**The task**
Here the requirement is to repeat every record exactly, in full.

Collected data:
§ §

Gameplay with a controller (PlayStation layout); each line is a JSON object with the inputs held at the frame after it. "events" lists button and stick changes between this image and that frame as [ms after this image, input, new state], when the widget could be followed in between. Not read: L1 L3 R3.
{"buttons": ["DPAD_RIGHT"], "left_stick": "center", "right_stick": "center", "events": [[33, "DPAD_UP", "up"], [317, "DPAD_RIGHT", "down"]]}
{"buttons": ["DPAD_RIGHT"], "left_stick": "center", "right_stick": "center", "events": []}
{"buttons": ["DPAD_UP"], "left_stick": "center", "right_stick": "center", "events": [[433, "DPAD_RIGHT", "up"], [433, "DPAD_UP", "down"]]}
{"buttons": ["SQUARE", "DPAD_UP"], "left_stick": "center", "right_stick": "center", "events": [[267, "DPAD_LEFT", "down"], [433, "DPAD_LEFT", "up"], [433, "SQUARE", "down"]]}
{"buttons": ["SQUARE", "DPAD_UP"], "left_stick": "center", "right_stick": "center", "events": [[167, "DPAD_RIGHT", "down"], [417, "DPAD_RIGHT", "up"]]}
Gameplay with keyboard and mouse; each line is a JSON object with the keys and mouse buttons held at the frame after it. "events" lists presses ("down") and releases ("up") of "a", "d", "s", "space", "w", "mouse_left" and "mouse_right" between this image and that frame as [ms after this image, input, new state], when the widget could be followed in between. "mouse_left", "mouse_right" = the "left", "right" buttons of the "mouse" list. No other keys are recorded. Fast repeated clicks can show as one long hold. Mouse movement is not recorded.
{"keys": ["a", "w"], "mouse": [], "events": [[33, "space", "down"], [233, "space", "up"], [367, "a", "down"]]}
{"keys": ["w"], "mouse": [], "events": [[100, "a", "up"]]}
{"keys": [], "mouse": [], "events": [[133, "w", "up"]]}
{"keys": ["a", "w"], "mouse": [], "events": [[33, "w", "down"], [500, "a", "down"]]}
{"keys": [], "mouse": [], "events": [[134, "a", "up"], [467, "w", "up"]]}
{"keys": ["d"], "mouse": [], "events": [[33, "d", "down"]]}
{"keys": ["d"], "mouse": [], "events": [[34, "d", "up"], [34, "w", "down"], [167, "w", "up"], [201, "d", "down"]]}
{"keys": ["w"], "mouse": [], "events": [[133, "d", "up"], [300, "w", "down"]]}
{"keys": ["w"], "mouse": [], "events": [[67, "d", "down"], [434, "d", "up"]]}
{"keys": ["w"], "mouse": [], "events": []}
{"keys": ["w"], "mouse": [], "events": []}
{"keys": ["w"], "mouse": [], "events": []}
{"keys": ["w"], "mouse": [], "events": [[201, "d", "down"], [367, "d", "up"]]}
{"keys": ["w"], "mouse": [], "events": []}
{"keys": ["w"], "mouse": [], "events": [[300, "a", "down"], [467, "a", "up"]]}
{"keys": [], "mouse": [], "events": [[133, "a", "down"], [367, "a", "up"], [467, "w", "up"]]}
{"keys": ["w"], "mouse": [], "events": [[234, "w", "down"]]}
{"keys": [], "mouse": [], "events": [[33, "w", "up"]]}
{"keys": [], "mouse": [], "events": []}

§ §

**Exercise output**
Gameplay with a controller (PlayStation layout); each line is a JSON object with the inputs held at the frame after it. "events" lists button and stick changes between this image and that frame as [ms after this image, input, new state], when the widget could be followed in between. Not read: L1 L3 R3.
{"buttons": ["DPAD_RIGHT"], "left_stick": "center", "right_stick": "center", "events": [[33, "DPAD_UP", "up"], [317, "DPAD_RIGHT", "down"]]}
{"buttons": ["DPAD_RIGHT"], "left_stick": "center", "right_stick": "center", "events": []}
{"buttons": ["DPAD_UP"], "left_stick": "center", "right_stick": "center", "events": [[433, "DPAD_RIGHT", "up"], [433, "DPAD_UP", "down"]]}
{"buttons": ["SQUARE", "DPAD_UP"], "left_stick": "center", "right_stick": "center", "events": [[267, "DPAD_LEFT", "down"], [433, "DPAD_LEFT", "up"], [433, "SQUARE", "down"]]}
{"buttons": ["SQUARE", "DPAD_UP"], "left_stick": "center", "right_stick": "center", "events": [[167, "DPAD_RIGHT", "down"], [417, "DPAD_RIGHT", "up"]]}
Gameplay with keyboard and mouse; each line is a JSON object with the keys and mouse buttons held at the frame after it. "events" lists presses ("down") and releases ("up") of "a", "d", "s", "space", "w", "mouse_left" and "mouse_right" between this image and that frame as [ms after this image, input, new state], when the widget could be followed in between. "mouse_left", "mouse_right" = the "left", "right" buttons of the "mouse" list. No other keys are recorded. Fast repeated clicks can show as one long hold. Mouse movement is not recorded.
{"keys": ["a", "w"], "mouse": [], "events": [[33, "space", "down"], [233, "space", "up"], [367, "a", "down"]]}
{"keys": ["w"], "mouse": [], "events": [[100, "a", "up"]]}
{"keys": [], "mouse": [], "events": [[133, "w", "up"]]}
{"keys": ["a", "w"], "mouse": [], "events": [[33, "w", "down"], [500, "a", "down"]]}
{"keys": [], "mouse": [], "events": [[134, "a", "up"], [467, "w", "up"]]}
{"keys": ["d"], "mouse": [], "events": [[33, "d", "down"]]}
{"keys": ["d"], "mouse": [], "events": [[34, "d", "up"], [34, "w", "down"], [167, "w", "up"], [201, "d", "down"]]}
{"keys": ["w"], "mouse": [], "events": [[133, "d", "up"], [300, "w", "down"]]}
{"keys": ["w"], "mouse": [], "events": [[67, "d", "down"], [434, "d", "up"]]}
{"keys": ["w"], "mouse": [], "events": []}
{"keys": ["w"], "mouse": [], "events": []}
{"keys": ["w"], "mouse": [], "events": []}
{"keys": ["w"], "mouse": [], "events": [[201, "d", "down"], [367, "d", "up"]]}
{"keys": ["w"], "mouse": [], "events": []}
{"keys": ["w"], "mouse": [], "events": [[300, "a", "down"], [467, "a", "up"]]}
{"keys": [], "mouse": [], "events": [[133, "a", "down"], [367, "a", "up"], [467, "w", "up"]]}
{"keys": ["w"], "mouse": [], "events": [[234, "w", "down"]]}
{"keys": [], "mouse": [], "events": [[33, "w", "up"]]}
{"keys": [], "mouse": [], "events": []}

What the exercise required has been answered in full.